→ **DATASET RECORDS**
============================================================
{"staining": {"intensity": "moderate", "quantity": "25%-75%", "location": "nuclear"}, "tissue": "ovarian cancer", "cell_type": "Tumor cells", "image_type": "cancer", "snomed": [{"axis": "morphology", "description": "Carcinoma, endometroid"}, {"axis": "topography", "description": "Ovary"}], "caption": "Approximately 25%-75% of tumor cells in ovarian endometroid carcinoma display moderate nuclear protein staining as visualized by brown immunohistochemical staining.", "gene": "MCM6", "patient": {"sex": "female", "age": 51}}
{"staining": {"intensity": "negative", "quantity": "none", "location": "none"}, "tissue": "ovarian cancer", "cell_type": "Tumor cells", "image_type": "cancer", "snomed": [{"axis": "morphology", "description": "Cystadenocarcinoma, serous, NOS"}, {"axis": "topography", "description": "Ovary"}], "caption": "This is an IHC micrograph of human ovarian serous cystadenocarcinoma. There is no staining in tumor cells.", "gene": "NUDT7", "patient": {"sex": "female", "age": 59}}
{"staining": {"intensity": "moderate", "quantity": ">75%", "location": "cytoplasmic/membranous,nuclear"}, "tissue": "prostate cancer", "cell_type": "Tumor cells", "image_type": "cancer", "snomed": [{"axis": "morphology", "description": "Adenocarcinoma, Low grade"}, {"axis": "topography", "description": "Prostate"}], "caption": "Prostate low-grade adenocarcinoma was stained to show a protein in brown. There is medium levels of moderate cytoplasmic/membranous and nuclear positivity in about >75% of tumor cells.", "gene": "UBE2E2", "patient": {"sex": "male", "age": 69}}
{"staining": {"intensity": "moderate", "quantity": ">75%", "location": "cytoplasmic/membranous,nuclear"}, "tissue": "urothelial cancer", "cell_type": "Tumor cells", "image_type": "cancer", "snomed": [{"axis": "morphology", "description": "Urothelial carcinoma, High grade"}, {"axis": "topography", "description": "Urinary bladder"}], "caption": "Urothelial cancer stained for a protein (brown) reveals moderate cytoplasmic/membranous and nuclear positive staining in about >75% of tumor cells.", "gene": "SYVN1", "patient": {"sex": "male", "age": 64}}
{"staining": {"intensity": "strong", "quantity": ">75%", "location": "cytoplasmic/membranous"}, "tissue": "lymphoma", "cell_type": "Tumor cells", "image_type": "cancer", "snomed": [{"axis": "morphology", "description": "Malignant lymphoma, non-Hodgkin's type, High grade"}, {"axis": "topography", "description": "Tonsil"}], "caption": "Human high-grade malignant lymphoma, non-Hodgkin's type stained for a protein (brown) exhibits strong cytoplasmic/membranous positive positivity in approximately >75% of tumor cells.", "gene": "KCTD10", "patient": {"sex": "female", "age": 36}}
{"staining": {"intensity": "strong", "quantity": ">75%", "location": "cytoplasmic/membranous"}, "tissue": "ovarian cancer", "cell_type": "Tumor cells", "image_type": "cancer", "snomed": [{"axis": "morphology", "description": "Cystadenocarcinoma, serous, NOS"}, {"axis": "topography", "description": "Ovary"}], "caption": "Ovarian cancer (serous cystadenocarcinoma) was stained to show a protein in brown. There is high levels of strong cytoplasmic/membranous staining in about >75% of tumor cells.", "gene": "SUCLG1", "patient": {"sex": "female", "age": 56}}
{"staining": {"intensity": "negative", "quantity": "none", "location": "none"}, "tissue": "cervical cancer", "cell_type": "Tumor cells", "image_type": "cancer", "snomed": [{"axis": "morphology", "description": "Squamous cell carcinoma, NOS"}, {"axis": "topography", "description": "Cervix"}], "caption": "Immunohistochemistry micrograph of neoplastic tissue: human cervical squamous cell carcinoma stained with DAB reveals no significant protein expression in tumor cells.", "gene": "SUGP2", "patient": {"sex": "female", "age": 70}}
============================================================
→ **TASK OBJECTIVE**
Begin with the top line of the material and go as far as the line with "an IHC micrograph". Set down those lines exactly, both ends included, and nothing more.

→ **WRITTEN ANSWER**
{"staining": {"intensity": "moderate", "quantity": "25%-75%", "location": "nuclear"}, "tissue": "ovarian cancer", "cell_type": "Tumor cells", "image_type": "cancer", "snomed": [{"axis": "morphology", "description": "Carcinoma, endometroid"}, {"axis": "topography", "description": "Ovary"}], "caption": "Approximately 25%-75% of tumor cells in ovarian endometroid carcinoma display moderate nuclear protein staining as visualized by brown immunohistochemical staining.", "gene": "MCM6", "patient": {"sex": "female", "age": 51}}
{"staining": {"intensity": "negative", "quantity": "none", "location": "none"}, "tissue": "ovarian cancer", "cell_type": "Tumor cells", "image_type": "cancer", "snomed": [{"axis": "morphology", "description": "Cystadenocarcinoma, serous, NOS"}, {"axis": "topography", "description": "Ovary"}], "caption": "This is an IHC micrograph of human ovarian serous cystadenocarcinoma. There is no staining in tumor cells.", "gene": "NUDT7", "patient": {"sex": "female", "age": 59}}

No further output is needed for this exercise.